Exercise goal:
Lift out each line of the data that holds "Extensive".

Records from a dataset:
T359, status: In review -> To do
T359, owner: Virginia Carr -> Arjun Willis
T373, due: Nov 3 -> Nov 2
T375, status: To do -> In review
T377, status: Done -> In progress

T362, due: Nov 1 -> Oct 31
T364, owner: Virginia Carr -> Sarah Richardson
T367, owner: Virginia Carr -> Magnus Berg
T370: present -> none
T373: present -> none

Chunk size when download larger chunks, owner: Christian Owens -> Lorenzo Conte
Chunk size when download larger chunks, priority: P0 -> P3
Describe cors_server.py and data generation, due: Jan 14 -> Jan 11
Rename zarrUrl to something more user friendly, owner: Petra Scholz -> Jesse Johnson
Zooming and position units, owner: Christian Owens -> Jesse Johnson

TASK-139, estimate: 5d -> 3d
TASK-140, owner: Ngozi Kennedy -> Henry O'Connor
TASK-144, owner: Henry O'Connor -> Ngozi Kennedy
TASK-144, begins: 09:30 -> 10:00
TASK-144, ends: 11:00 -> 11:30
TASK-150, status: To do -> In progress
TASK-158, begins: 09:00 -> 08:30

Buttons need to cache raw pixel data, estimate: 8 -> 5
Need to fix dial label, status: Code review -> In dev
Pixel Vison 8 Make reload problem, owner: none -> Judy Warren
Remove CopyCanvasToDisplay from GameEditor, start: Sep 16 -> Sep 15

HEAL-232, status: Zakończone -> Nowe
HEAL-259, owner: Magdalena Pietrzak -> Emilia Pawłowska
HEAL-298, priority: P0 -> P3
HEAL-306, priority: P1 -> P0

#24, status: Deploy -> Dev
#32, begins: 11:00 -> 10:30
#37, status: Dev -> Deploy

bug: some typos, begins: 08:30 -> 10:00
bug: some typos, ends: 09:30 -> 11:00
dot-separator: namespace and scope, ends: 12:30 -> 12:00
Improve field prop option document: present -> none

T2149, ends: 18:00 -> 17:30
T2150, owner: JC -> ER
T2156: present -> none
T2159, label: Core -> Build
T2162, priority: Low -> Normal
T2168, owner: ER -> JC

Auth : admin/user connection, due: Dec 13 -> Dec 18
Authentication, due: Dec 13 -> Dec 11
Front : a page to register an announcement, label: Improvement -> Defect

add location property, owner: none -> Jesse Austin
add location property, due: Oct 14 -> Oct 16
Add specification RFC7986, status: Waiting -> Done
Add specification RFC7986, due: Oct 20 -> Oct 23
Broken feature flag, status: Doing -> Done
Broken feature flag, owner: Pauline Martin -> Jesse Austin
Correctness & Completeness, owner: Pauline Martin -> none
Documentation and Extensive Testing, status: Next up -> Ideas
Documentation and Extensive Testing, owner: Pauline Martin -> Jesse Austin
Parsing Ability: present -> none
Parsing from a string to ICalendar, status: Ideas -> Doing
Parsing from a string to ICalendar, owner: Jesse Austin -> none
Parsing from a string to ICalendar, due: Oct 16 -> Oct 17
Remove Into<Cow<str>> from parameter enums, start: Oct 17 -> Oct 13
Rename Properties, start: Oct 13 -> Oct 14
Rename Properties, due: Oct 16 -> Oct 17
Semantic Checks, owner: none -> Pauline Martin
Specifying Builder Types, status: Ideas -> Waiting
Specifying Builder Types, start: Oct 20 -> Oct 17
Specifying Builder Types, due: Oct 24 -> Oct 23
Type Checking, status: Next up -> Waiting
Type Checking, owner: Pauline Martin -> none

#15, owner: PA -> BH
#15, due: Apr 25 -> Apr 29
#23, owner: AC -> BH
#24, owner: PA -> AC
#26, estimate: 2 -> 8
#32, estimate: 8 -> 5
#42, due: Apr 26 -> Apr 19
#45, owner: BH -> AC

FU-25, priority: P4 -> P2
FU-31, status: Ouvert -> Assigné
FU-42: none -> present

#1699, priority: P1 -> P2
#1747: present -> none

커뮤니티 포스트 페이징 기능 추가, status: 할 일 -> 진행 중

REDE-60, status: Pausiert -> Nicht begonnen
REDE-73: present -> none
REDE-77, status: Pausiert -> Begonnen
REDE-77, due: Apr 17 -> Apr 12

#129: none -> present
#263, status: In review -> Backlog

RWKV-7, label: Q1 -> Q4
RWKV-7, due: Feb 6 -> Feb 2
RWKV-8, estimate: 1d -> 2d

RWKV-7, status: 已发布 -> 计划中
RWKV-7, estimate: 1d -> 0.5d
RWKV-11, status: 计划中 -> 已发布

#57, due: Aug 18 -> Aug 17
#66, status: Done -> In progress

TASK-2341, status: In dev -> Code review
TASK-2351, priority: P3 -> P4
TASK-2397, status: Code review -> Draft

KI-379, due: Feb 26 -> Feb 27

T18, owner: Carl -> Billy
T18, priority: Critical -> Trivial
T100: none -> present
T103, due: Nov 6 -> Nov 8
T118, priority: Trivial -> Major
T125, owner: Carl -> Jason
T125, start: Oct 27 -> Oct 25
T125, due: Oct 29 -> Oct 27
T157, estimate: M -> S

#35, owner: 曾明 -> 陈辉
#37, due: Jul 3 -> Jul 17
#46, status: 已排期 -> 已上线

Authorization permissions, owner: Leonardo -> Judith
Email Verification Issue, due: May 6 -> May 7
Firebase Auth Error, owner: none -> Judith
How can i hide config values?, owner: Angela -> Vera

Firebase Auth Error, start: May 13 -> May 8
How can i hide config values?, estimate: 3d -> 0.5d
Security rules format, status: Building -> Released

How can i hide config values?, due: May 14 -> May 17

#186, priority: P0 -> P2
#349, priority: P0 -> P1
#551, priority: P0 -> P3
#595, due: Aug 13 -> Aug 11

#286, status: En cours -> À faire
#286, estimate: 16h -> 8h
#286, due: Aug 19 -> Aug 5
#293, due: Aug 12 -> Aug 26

Expected output:
Documentation and Extensive Testing, status: Next up -> Ideas
Documentation and Extensive Testing, owner: Pauline Martin -> Jesse Austin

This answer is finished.